Über den Autor / die Autorin
Giovanni Sartor is Marie-Curie Professor of Legal Informatics and Legal Theory at the European University Institute of Florence and Professor of Computer and Law at the University of Bologna (Italy), after obtaining a PhD at the European University Institute (Florence), working at the Court of Justice of the European Union (Luxembourg), being a researcher at the Italian National Council of Research (ITTIG, Florence), and holding the chair in Jurisprudence at Queen s University of Belfast (where he now is honorary professor). He is author of ten books and has published widely in legal philosophy and legal theory, legal informatics (artificial intelligence and law), computational logic, legislation technique, and computer law.
Zusammenfassung
The inspiring idea of this workshop series, Artificial Intelligence Approaches to the Complexity of Legal Systems (AICOL), is to develop models of legal knowledge concerning organization, structure, and content in order to promote mutual understanding and communication between different systems and cultures. Complexity and complex systems describe recent developments in AI and law, legal theory, argumentation, the Semantic Web, and multi-agent systems. Multisystem and multilingual ontologies provide an important opportunity to integrate different trends of research in AI and law, including comparative legal studies. Complexity theory, graph theory, game theory, and any other contributions from the mathematical disciplines can help both to formalize the dynamics of legal systems and to capture relations among norms. Cognitive science can help the modeling of legal ontology by taking into account not only the formal features of law but also social behaviour, psychology, and cultural factors. This book is thus meant to support scholars in different areas of science in sharing knowledge and methodological approaches.
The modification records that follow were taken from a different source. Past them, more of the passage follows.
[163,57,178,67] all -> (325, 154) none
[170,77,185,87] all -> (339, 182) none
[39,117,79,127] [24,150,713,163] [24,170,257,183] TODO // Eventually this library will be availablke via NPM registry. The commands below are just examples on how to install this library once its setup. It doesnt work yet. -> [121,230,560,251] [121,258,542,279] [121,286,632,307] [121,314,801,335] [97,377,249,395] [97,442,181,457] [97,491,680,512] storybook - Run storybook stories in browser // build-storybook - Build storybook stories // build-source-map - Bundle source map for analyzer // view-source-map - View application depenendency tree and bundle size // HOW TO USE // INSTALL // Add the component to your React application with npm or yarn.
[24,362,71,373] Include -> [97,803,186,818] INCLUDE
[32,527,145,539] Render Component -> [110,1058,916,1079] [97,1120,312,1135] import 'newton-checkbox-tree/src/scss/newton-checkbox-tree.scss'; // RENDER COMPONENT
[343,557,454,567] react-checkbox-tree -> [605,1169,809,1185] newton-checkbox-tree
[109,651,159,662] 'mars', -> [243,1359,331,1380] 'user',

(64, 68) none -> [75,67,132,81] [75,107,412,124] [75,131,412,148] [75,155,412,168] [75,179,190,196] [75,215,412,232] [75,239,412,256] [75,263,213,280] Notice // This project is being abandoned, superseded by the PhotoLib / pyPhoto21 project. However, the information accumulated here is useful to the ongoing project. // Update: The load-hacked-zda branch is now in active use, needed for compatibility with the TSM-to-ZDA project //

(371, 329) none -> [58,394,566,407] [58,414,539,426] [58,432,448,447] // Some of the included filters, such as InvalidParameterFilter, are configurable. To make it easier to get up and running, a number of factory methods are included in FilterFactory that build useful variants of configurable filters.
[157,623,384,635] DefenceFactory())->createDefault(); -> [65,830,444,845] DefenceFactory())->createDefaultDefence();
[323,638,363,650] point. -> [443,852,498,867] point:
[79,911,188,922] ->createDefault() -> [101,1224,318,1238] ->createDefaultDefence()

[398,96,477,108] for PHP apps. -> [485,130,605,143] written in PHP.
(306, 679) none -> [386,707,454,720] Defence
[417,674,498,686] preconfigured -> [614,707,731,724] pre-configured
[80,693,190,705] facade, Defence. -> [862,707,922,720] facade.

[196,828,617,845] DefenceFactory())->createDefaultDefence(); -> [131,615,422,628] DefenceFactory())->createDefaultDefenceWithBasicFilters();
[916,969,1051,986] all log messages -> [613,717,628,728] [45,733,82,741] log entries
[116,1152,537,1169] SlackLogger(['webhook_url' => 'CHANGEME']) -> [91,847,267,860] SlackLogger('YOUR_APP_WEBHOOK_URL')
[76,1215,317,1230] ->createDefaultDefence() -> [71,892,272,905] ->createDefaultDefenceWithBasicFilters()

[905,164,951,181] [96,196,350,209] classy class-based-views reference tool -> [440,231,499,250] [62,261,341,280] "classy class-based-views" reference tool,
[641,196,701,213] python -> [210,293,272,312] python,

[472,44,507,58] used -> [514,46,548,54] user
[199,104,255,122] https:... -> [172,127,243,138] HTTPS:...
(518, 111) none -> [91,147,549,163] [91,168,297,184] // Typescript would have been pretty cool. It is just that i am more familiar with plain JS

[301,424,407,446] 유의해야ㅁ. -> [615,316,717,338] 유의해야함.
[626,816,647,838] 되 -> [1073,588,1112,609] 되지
This volume collects the contributions to the workshop's third edition, which took place as part of the 25th IVR congress of Philosophy of Law and Social Philosophy, held in Frankfurt, Germany, in August 2011. This volume comprises six main parts devoted to the each of the six topics addressed in the workshop, namely: models for the legal system ethics and the regulation of ICT, legal knowledge management, legal information for open access, software agent systems in the legal domain, as well as legal language and legal ontology.